The problem: With images removed, transcribe each record exactly as it appears.
Information given START
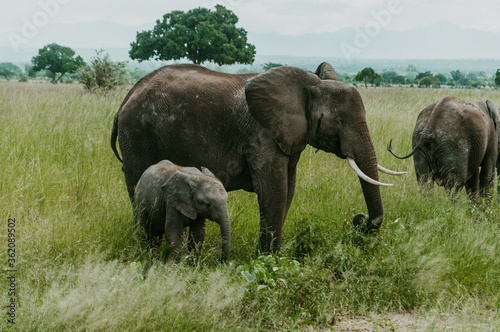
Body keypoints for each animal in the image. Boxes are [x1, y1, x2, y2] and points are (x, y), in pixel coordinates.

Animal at [112, 62, 402, 253]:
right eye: (337, 121)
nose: (358, 219)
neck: (310, 85)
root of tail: (127, 97)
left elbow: (288, 191)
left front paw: (271, 256)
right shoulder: (262, 135)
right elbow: (274, 190)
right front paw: (267, 260)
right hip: (138, 133)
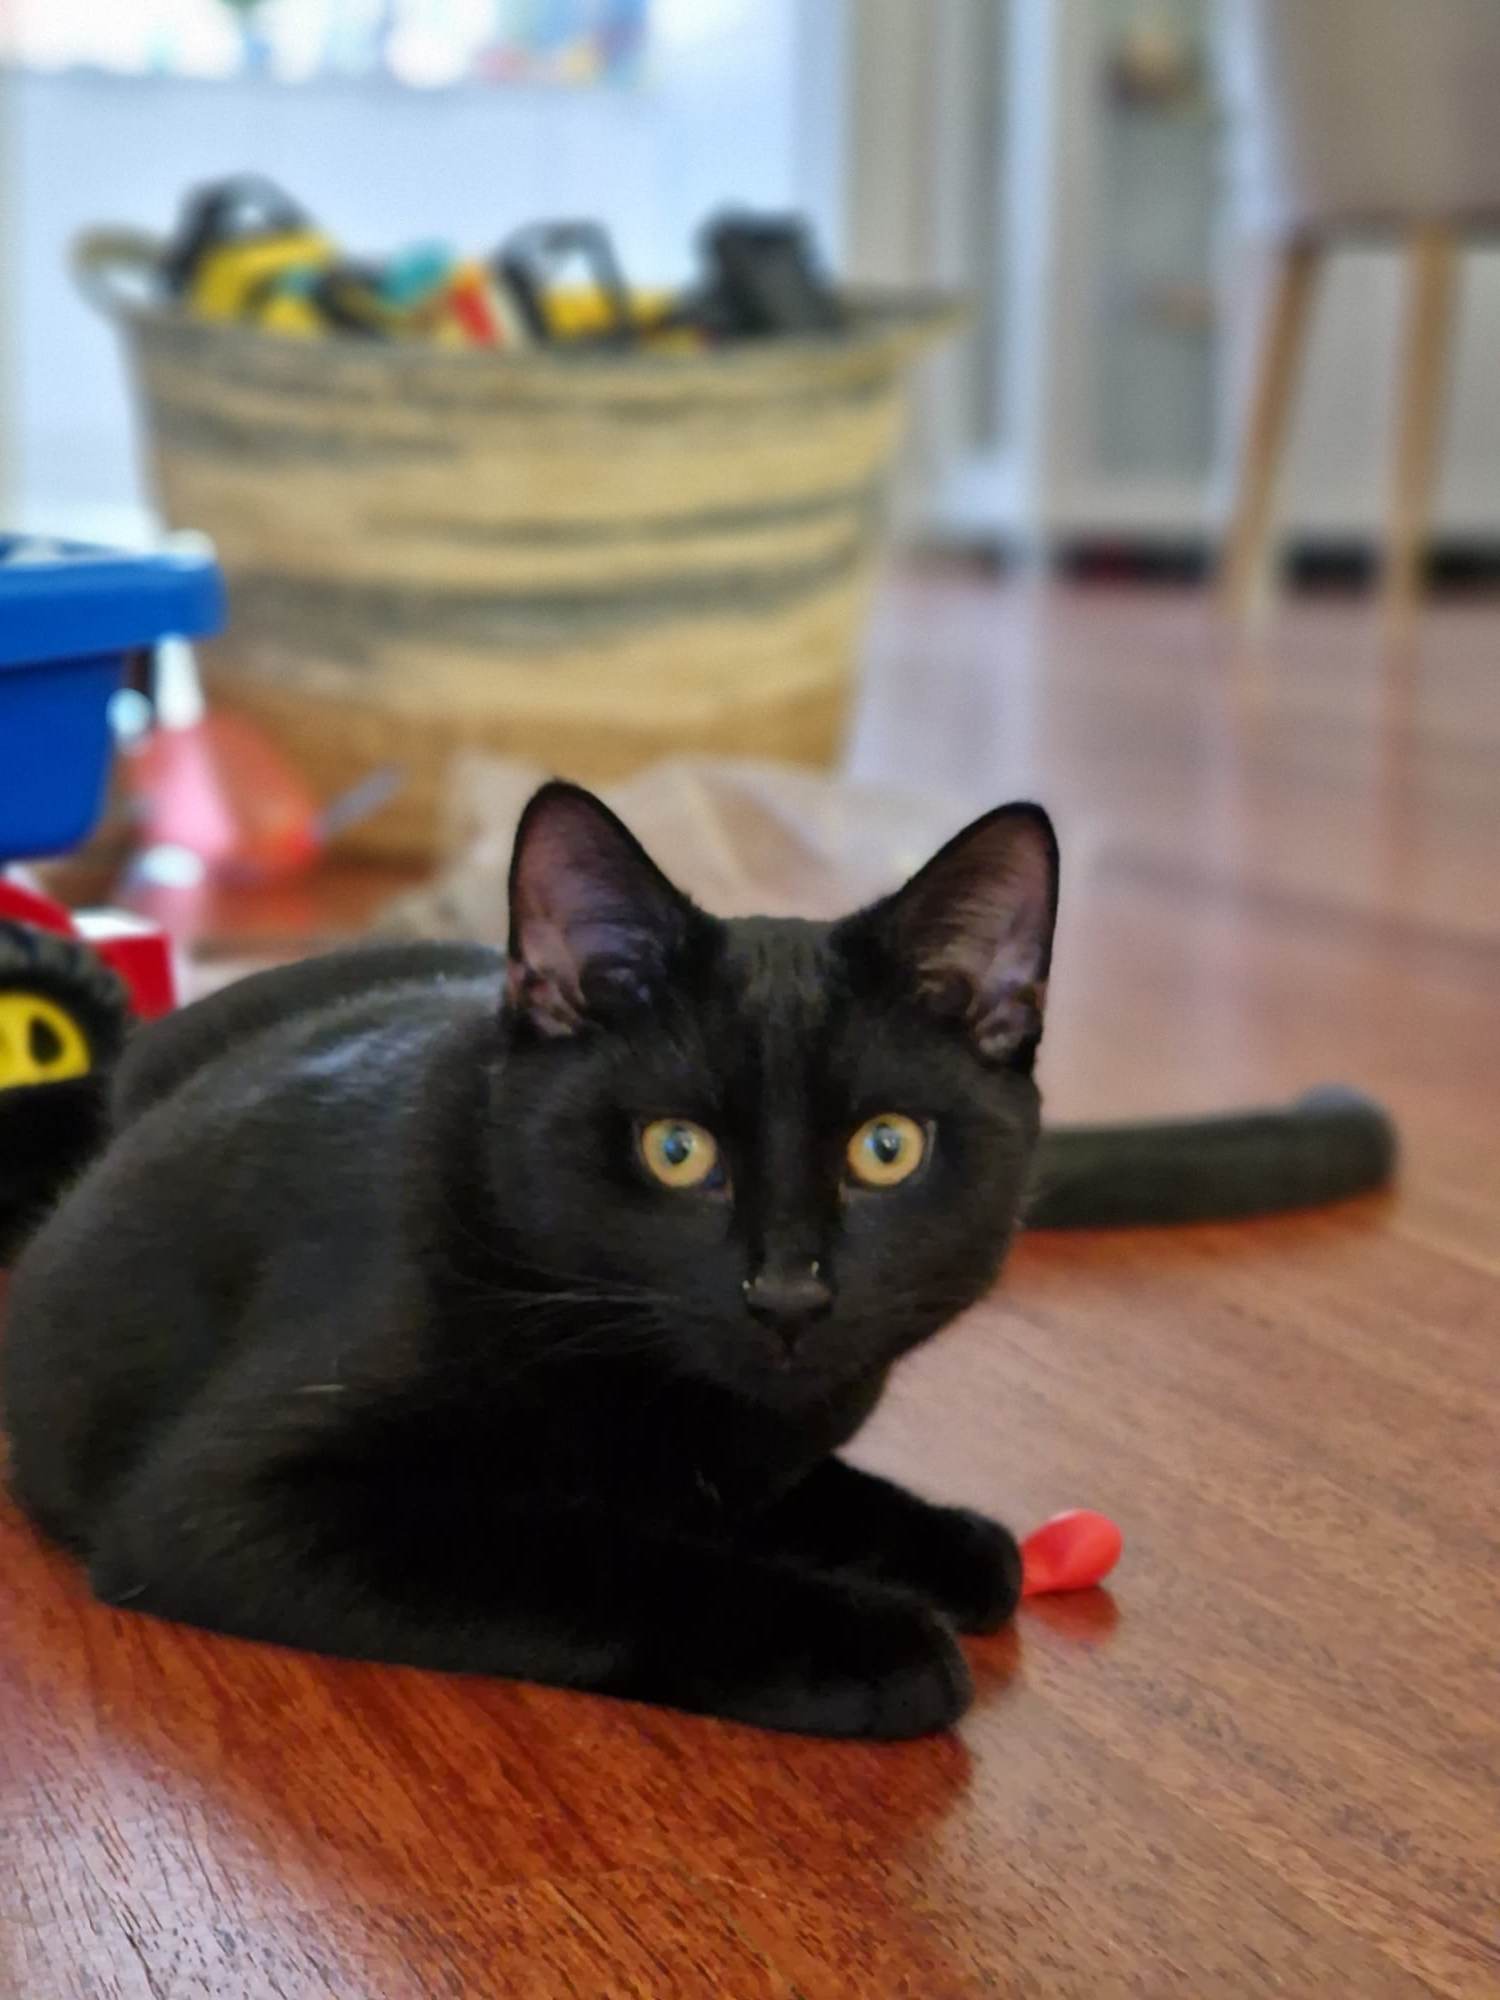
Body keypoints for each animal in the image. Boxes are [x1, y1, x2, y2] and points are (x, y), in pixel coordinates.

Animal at [1, 780, 1058, 1738]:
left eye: (887, 1148)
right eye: (677, 1150)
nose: (789, 1293)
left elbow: (784, 1489)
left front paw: (942, 1539)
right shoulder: (227, 1508)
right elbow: (593, 1554)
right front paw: (870, 1642)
Information given END
Answer to this problem:
Body keypoints for each animal in the image. Boxes are [x1, y1, x2, y2] and points are (x, y), in pixel coordinates.

Animal at [112, 62, 402, 253]:
right eye: (337, 121)
nose: (358, 219)
neck: (310, 85)
root of tail: (127, 97)
left elbow: (288, 191)
left front paw: (271, 256)
right shoulder: (262, 135)
right elbow: (274, 190)
right front paw: (267, 260)
right hip: (138, 133)
Body keypoints for each animal in the image. Boxes are [x1, y1, x2, y2] and points are (x, y), in pixel coordinates.

Animal at [1, 780, 1058, 1738]:
left eye: (887, 1148)
right eye: (677, 1150)
nose: (789, 1293)
left elbow: (784, 1489)
left front paw: (942, 1539)
right shoulder: (227, 1508)
right elbow: (593, 1554)
right front paw: (870, 1642)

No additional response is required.